** Records for this exercise **

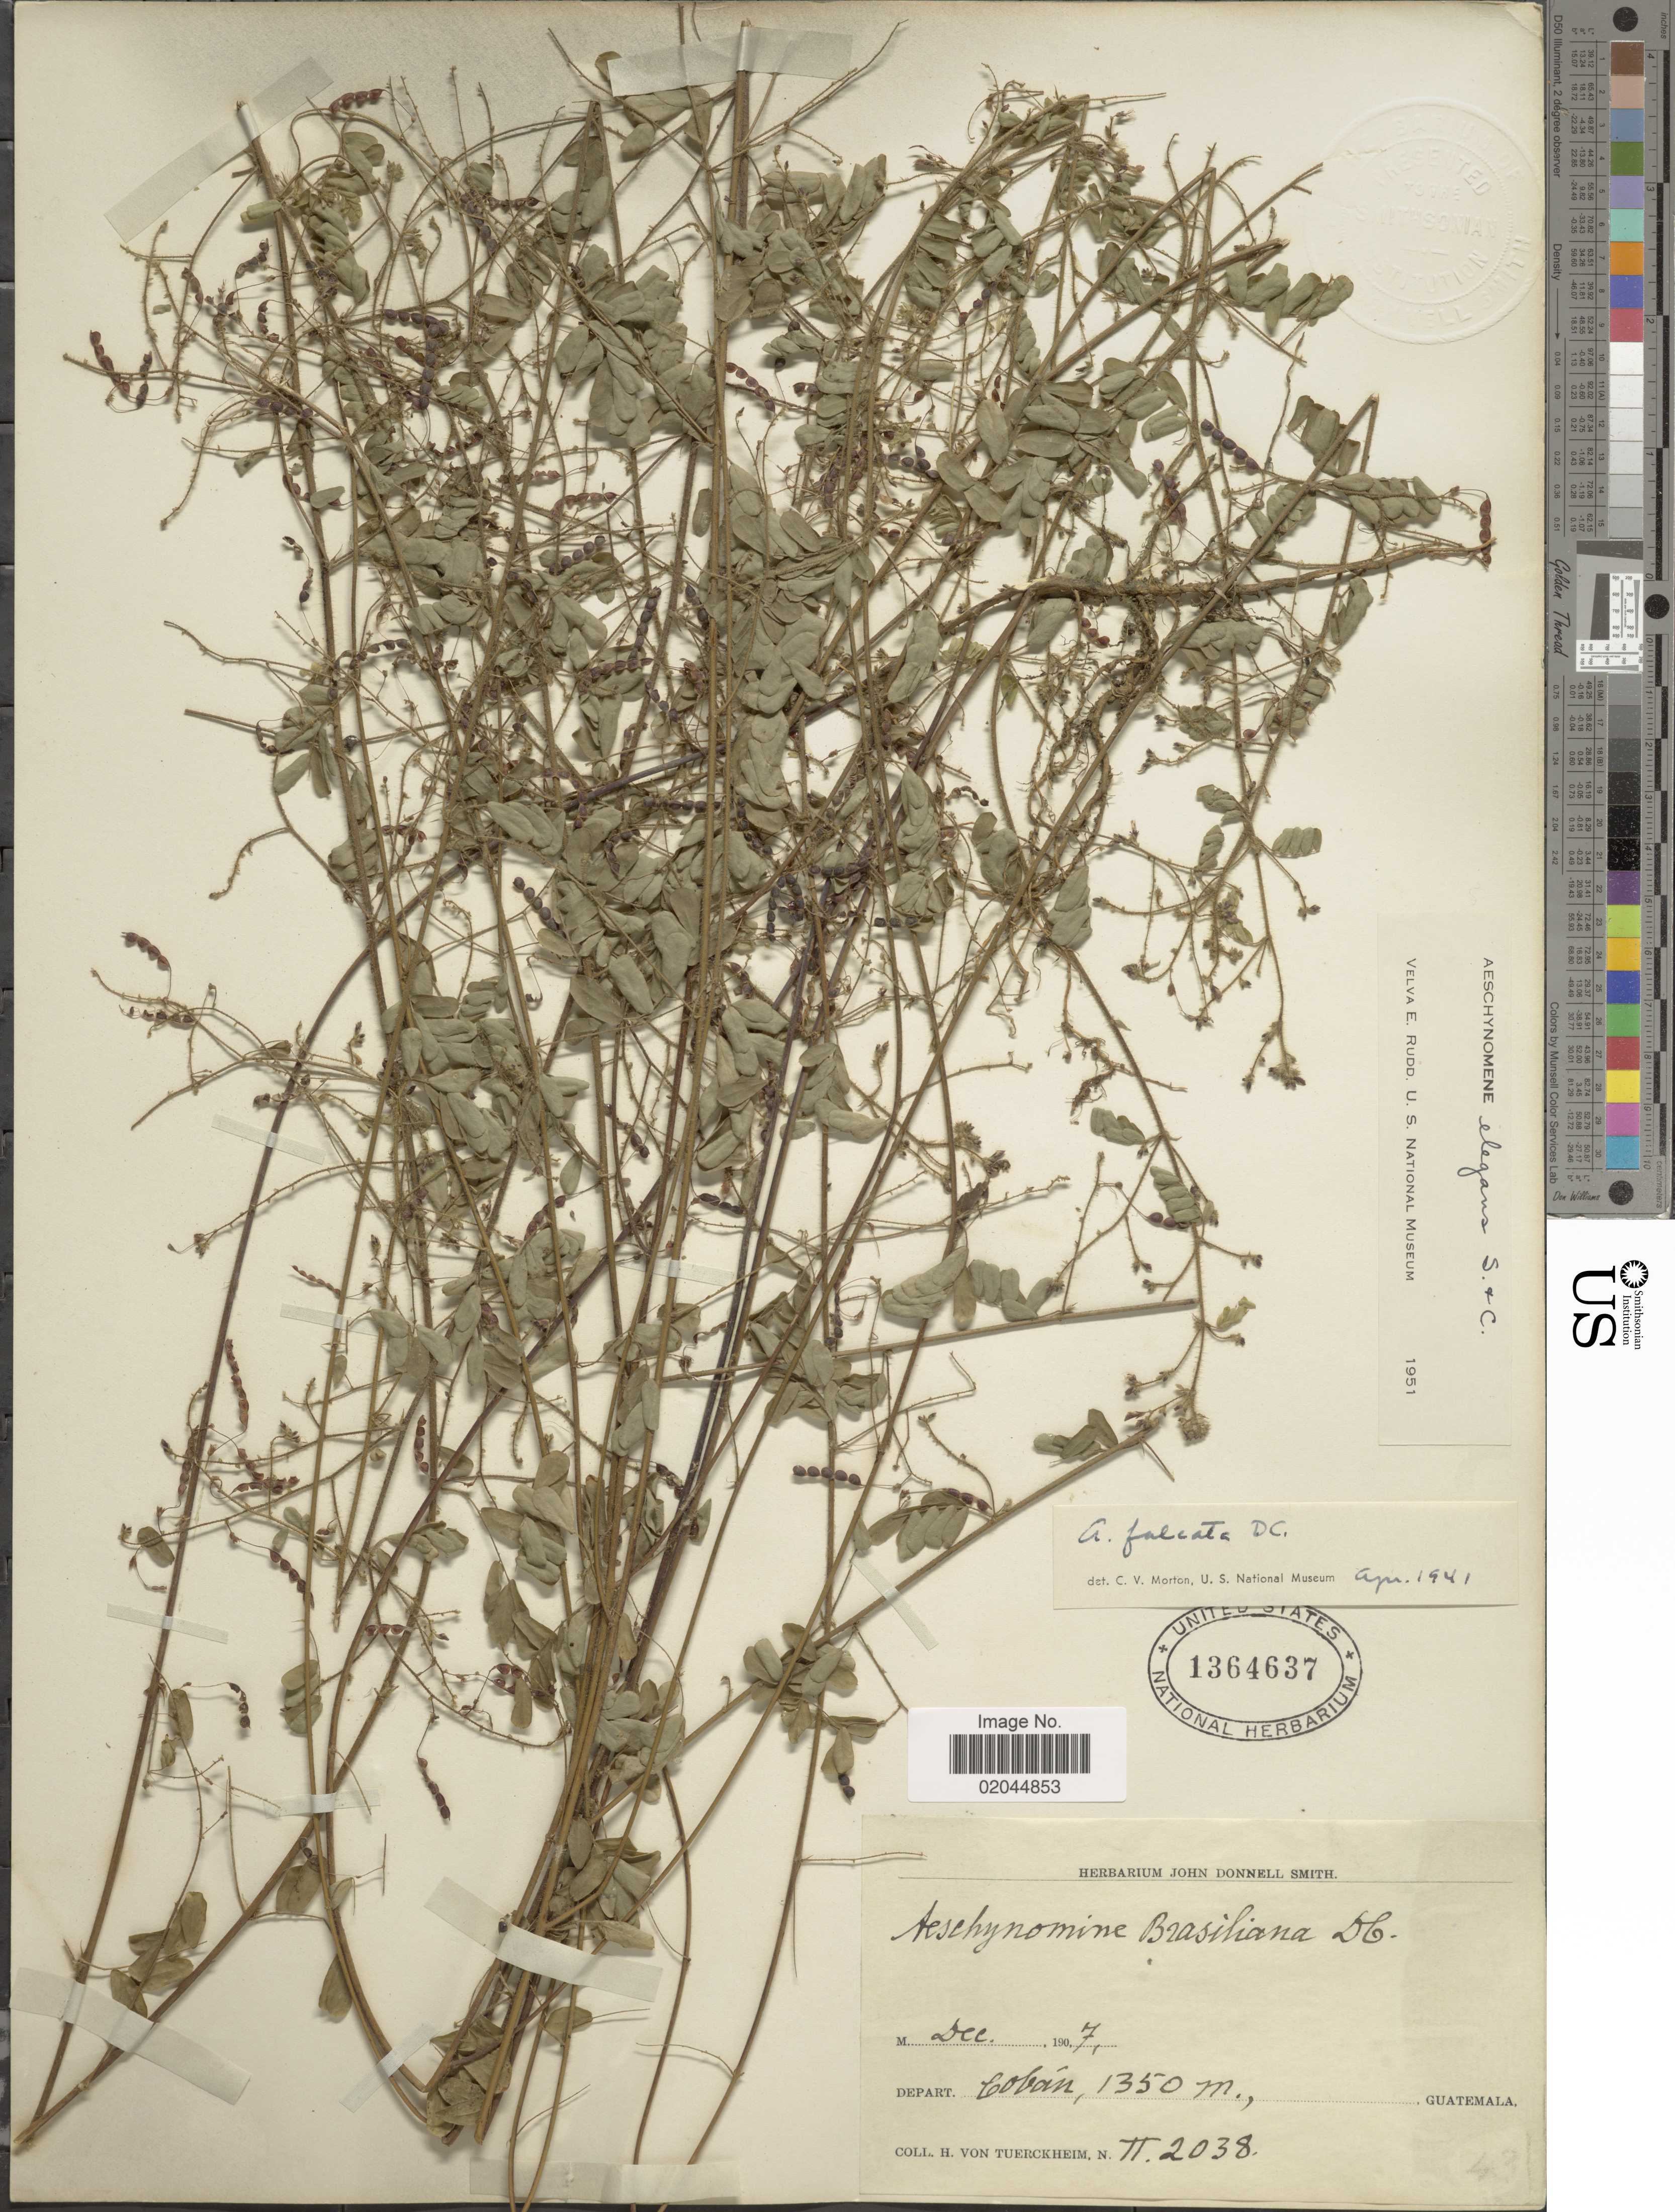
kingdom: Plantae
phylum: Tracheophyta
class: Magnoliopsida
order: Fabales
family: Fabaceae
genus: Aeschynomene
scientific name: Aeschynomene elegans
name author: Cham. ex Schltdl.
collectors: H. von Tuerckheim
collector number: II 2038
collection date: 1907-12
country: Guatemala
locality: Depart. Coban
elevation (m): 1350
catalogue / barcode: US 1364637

** Problem description **
Rewrite the records above, replacing "locality" with "site" and keeping everything else the same. Leave out the pictures.

** Response **
kingdom: Plantae
phylum: Tracheophyta
class: Magnoliopsida
order: Fabales
family: Fabaceae
genus: Aeschynomene
scientific name: Aeschynomene elegans
name author: Cham. ex Schltdl.
collectors: H. von Tuerckheim
collector number: II 2038
collection date: 1907-12
country: Guatemala
site: Depart. Coban
elevation (m): 1350
catalogue / barcode: US 1364637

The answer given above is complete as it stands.